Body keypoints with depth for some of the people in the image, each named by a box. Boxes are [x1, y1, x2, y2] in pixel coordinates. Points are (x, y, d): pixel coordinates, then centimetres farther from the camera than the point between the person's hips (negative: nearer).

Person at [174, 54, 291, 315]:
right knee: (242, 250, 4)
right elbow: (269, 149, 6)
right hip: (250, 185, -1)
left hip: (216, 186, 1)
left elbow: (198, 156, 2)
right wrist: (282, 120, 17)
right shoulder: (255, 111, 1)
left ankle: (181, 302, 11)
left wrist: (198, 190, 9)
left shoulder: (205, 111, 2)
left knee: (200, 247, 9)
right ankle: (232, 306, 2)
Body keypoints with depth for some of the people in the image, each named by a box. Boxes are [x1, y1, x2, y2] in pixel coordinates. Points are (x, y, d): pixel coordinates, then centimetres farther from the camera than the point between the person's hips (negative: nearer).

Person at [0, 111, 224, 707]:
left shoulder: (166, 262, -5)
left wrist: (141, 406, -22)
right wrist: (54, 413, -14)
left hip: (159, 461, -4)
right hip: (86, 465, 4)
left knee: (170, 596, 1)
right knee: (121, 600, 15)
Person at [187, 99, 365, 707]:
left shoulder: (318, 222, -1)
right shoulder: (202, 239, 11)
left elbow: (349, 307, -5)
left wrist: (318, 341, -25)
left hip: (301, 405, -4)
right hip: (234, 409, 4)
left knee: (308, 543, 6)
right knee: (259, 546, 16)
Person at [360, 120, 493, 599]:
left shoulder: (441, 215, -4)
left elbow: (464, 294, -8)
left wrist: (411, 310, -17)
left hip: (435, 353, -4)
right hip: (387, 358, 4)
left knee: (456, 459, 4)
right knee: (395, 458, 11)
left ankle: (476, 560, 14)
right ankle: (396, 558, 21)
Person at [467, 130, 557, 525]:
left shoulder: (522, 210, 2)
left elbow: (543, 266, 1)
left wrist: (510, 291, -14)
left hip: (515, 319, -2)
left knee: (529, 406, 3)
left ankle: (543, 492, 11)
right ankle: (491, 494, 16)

**Exercise description**
Arrange the lines from the one containing "left elbow: (543, 266, 1)" through the end of the entries, both included, as a JSON list of strings with one string per line.

**Answer to this task**
[
  "left elbow: (543, 266, 1)",
  "left wrist: (510, 291, -14)",
  "left hip: (515, 319, -2)",
  "left knee: (529, 406, 3)",
  "left ankle: (543, 492, 11)",
  "right ankle: (491, 494, 16)"
]